New iceberg twice the size of New York won’t be ‘massive’ by Antarctic standards.

04 03 2019 | 17:50

A 660-square-kilometre iceberg roughly twice the size of New York City is about to break away from the Brunt ice shelf in Antarctica, risking further instability in a region that is expected to add more than 25 centimetres (10 inches) to global sea level rise by 2070.

The crack first appeared in October 2016, The Guardian reports, citing the U.S. National Aeronautics and Space Administration (NASA). Now, “the crack is spreading to the east. This rift, known as the Halloween crack, is set to intersect with another fissure that was apparently stable for the past 35 years but is now accelerating north at a rate of around 2.5 miles a year.”

“The likely future loss of the ice on the other side of the Halloween crack suggests that more instability is possible,” said NASA glaciologist Chris Shuman.

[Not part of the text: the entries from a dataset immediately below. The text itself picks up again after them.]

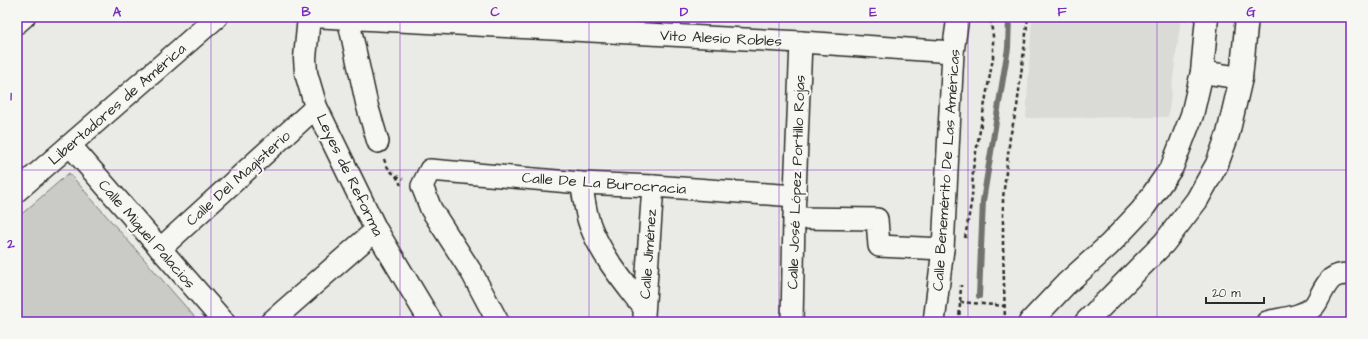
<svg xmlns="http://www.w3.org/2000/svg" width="1368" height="339" viewBox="0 0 1368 339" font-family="'Architects Daughter',sans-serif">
<rect width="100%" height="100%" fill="#eaeae6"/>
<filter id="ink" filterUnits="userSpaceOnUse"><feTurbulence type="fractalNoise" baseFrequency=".025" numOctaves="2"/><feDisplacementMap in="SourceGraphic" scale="8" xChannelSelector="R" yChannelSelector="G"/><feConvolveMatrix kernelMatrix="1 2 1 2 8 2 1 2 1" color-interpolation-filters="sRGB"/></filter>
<g filter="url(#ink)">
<polygon fill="#dadad6" points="1032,17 1181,17 1168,117 1026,118"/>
<polygon fill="#cacac7" stroke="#7a7a79" points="69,173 199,322 17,322 17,218"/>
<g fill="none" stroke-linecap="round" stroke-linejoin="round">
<polyline stroke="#727270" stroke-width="6" points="979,296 983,201 1008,48 1009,17"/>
<defs>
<g id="street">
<polyline points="321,17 801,42 953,52"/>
<polyline points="348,18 367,105 378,142"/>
<polyline points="17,23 24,17"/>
<polyline points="70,145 224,322"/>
<path d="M 581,183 C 584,196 585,212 590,225 C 602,257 624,282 644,308"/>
<polyline points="17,191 217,17"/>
<polyline points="794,218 877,219 879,246 943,249"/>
<polyline points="160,249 316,107"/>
<polyline points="644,315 653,186"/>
<polyline points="271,322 376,230"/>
<polyline points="498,322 472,273 431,209 422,186 430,170 581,183 653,186 795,196"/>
<polyline points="792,322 794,218 801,42"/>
<polyline points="934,322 943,249 953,52 958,17"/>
<path d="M 1267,322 C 1282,318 1303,317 1314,306 C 1316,304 1318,300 1319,298 C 1328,281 1331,273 1351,274"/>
</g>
<g id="secondary">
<polyline points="309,17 305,58 306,73 316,107 376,230 431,322"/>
<polyline points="1202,72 1241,78"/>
<polyline points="1030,322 1066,284 1109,245 1142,210 1172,167 1192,115 1202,72 1207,17"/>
<polyline points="1086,322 1164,243 1197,200 1217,164 1228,134 1241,78 1247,17"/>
</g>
</defs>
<use href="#street" stroke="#2b2b2b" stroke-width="24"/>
<use href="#secondary" stroke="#2b2b2b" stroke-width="25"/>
<g stroke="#2b2b2b" stroke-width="2.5" stroke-dasharray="4 3" stroke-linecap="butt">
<polyline points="1181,17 1186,22"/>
<path d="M 384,159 C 387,169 393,175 403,179"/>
<polyline points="396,176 401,185"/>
<polyline points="965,238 972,198 973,169 993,58 993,36 990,17"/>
<polyline points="960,302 1005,306"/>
<polyline points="959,322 961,285"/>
<polyline points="1005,322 1003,245 1003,198 1010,137 1017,107 1028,17"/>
</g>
<use href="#street" stroke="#f6f6f2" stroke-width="21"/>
<use href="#secondary" stroke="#f6f6f2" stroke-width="22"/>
</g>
</g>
<path fill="none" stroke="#7b2cbf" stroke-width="1" stroke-opacity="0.55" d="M 211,17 L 211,322M 400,17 L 400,322M 589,17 L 589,322M 779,17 L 779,322M 968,17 L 968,322M 1157,17 L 1157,322M 17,170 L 1351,170"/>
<g text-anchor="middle" stroke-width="4" stroke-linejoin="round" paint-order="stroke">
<g font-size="15" fill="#2b2b2b" stroke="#f6f6f2">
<text transform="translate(721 38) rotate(3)" y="5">Vito Alesio Robles</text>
<text transform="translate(117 104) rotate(-41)" y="5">Libertadores de América</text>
<text transform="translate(946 170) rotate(-86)" y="5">Calle Benemérito De Las Américas</text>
<text transform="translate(350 175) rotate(64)" y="5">Leyes de Reforma</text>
<text transform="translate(238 178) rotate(-42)" y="5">Calle Del Magisterio</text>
<text transform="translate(796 182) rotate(-88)" y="5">Calle José López Portillo Rojas</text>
<text transform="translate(604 183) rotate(4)" y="5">Calle De La Burocracia</text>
<text transform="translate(147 234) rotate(49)" y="5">Calle Miguel Palacios</text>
<text transform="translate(648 254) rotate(-86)" y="5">Calle Jiménez</text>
</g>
</g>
<rect width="1368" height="339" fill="none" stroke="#f6f6f2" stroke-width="44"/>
<path d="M1206 297v6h58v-6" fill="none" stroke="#2b2b2b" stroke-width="2"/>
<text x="1212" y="297" font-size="12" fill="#2b2b2b" stroke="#f6f6f2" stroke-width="3" paint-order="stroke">20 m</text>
<rect x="22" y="22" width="1324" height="295" fill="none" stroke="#7b2cbf" stroke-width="1.5"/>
<g font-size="13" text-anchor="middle" font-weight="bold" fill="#7b2cbf">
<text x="117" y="16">A</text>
<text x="306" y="16">B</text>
<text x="495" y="16">C</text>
<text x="684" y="16">D</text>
<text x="873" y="16">E</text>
<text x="1062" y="16">F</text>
<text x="1251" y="16">G</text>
<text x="11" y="100">1</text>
<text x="11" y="248">2</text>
</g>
</svg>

“The two glacial flaws are about 2.5 miles apart, and it could take days or months for them to finally rendezvous,” the Washington Post notes. “Even when they do, the iceberg that forms in the Weddell Sea won’t be the largest spawned by Antarctica. In fact, it might not even make the historical top 20.”

“It’s a large berg, but it’s not a massive berg—not by Antarctic standards,” Shuman told the Post. “The impact on the area is that these rifts have reactivated, and we’re not sure why. A new rift [the Halloween crack] formed in what was thought to be a pretty stable ice shelf.”

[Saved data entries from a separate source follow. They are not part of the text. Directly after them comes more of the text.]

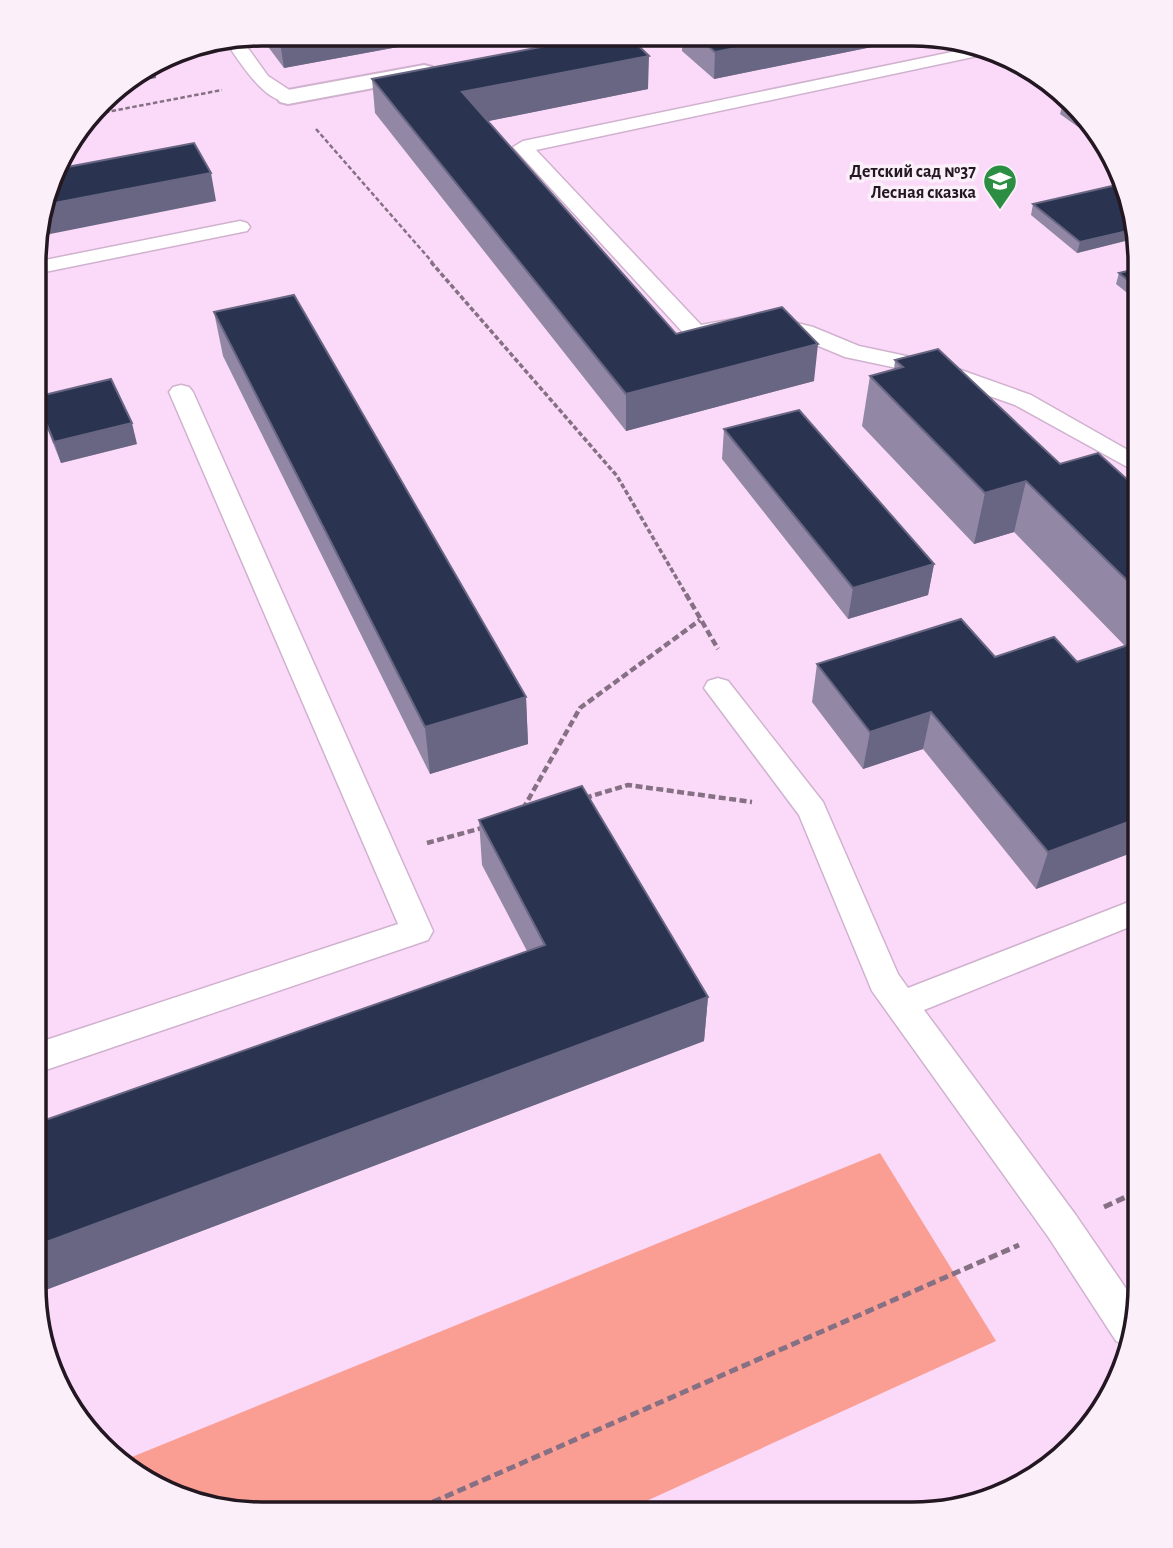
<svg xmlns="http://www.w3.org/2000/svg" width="1173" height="1548" viewBox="0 0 1173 1548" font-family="'Alegreya Sans',sans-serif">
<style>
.green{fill:#fa9e93}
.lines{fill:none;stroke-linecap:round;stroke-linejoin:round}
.service-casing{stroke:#d0b2cf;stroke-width:3}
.minor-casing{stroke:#d0b2cf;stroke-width:4}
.path-far3{stroke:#867184;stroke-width:2.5;stroke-dasharray:4.5 2.5;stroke-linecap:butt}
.path-far2{stroke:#867184;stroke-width:3.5;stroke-dasharray:5 2.5;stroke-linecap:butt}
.path-far1{stroke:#867184;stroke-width:4.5;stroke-dasharray:7 3.5;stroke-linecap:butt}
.path{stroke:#867184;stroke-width:5;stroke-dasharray:9 4.5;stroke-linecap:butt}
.service{fill:#fff;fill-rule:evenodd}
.minor{fill:#fff;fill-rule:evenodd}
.wall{fill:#9287a4}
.shaded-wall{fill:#686682}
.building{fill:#2a3450;stroke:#686682;stroke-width:2}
.labels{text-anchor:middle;stroke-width:7;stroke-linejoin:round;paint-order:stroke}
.far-poi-label{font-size:18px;font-weight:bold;fill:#231822;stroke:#fbeffa;text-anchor:end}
.rim{fill:none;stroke:#231822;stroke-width:3.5}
</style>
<rect width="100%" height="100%" fill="#fadaf8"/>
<path class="green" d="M880 1153 996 1341 618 1514 232 1513 135 1476 122 1461Z"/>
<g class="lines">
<g class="service-casing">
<g id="service">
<path d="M240 37 268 76 294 93 297 97 294 101C266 108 238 59 224 39Z"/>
<path d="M971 48 987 54 536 150 701 325 761 314 813 327 859 346 944 364 1031 395 1140 457V474L1015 405 930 375 845 357 797 337 761 328 696 340 688 338 513 147 523 141Z"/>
<path d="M240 221 247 223 250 227 247 231 35 274V262Z"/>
<path d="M181 385 189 387 193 392 433 931 428 940 34 1074V1044L398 924 169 392 173 387Z"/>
<path d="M718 678 728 681 823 802 898 974 908 988 1139 898V923L924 1010 1075 1214 1138 1306 1125 1345 1116 1341 1049 1238 872 991 799 815 704 688 708 681Z"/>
</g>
</g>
<g class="minor-casing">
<path id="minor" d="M424 65 432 67 436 72 432 77 288 104 280 102 276 97 280 92 288 90Z"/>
</g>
<g class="path-far3">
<path d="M91 115 222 90"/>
<path d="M316 129 433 263"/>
</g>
<path class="path-far2" d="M431 262 617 476 687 596"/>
<g class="path-far1">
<path d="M686 594 718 649"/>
<path d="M585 798 628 785 752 802"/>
<path d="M523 809 580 708 700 620"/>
<path d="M427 843 482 828"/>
</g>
<g class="path">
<path d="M1104 1207 1139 1191"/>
<path d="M408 1513 1019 1245"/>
</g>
<use href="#service" class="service"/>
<use href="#minor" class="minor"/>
</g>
<g class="wall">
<path d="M262 33 463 34V35L284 68 263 40Z"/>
<path d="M682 34 931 35 714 79 682 51Z"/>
<path d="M372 79 648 89 488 121 676 334 814 381 626 431 375 113Z"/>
<path d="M1068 103 1103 145 1060 114 1063 104Z"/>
<path d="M1121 184 1136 245 1129 240 1077 253 1031 215 1033 204Z"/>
<path d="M1140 268V303L1116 284 1119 273Z"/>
<path d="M214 312 526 697 528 744 430 774 223 356Z"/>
<path d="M895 360 1060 464 1140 491 1139 850 1036 889 923 749 863 769 812 702 817 664 995 657 1077 662 1125 646 1014 532 974 544 862 426 870 376 894 370Z"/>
<path d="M36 397 137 444 61 463 43 418Z"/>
<path d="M724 429 934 564 928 595 848 619 722 459Z"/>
<path d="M479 820 708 997 704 1041 35 1294 33 1286 527 951 482 865Z"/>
</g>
<g class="shaded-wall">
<path d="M291 33 463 34V35L284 68 279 35Z"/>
<path d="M803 35H931L714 79 715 52Z"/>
<path d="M649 56 648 89 464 126 462 92Z"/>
<path d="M154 65 156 78 120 85Z"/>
<path d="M211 173 216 201 35 237V232L44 205Z"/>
<path d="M1132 229 1129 240 1077 253 1080 242Z"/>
<path d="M818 344 814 381 626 431V394Z"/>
<path d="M132 423 137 444 61 463 54 442Z"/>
<path d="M1026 481 1014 532 974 544 985 493Z"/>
<path d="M934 564 928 595 848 619 853 588Z"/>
<path d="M526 697 528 744 430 774 425 727Z"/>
<path d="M931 712 923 749 863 769 870 732Z"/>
<path d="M1139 818V850L1036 889 1048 852Z"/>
<path d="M708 997 704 1041 35 1294 33 1286V1247Z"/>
</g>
<g class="building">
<path d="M609 34H626L649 56 462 92 676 334 782 307 818 344 626 394 372 79Z"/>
<path d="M695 35H803L715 52Z"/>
<path d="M1068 103 1080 116 1063 104Z"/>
<path d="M194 143 211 173 44 205 57 169Z"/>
<path d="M1121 184 1132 230 1080 242 1033 204Z"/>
<path d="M1140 268V290L1119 273Z"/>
<path d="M294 295 526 697 425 727 214 312Z"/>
<path d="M938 349 1060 464 1098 453 1140 491V593L1026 481 985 493 870 376 903 367 895 360Z"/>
<path d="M111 379 132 423 54 442 36 397Z"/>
<path d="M799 410 934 564 853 588 724 429Z"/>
<path d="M961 619 995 657 1054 637 1077 662 1140 641 1139 818 1048 852 931 712 870 732 817 664Z"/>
<path d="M582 786 708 997 33 1247 34 1124 545 945 479 820Z"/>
</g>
<defs>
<g id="school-pin" transform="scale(1.75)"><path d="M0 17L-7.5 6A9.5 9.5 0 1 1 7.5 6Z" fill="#2b8e42" stroke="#fbeffa"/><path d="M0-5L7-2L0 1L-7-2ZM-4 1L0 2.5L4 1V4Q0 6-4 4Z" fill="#fff"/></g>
</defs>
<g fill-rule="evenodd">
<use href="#school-pin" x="1000" y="181"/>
</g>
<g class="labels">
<g class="far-poi-label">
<text x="976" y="177">Детский сад №37<tspan x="976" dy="21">Лесная сказка</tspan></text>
</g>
</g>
<path d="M0 0H1173V1548H0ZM262 46H912A216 216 0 0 1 1128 262V1286A216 216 0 0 1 912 1502H262A216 216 0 0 1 46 1286V262A216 216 0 0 1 262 46Z" fill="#fbeffa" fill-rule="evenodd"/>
<path class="rim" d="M262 46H912A216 216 0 0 1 1128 262V1286A216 216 0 0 1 912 1502H262A216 216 0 0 1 46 1286V262A216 216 0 0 1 262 46Z"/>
</svg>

Since scientists have only been studying the region’s glacier shelves for about a century, Scripps Institution of Oceanography glaciologist Helen Fricker said it’s hard to say whether they’re calving at a faster rate. “I don’t think you can link one calving event to climate change,” she said. “That isn’t to say Antarctica isn’t undergoing rapid changes that are linked to climate change. But it’s in another region of Antarctica.”

While the new iceberg is expected to be “large by most measures, it is dwarfed by other recent Antarctic breakaways,” The Guardian notes. “In July 2017, one of the largest ever icebergs calved from the Larsen C ice shelf. At 2,200 square miles, it was nearly twice the size of the U.S. state of Delaware.”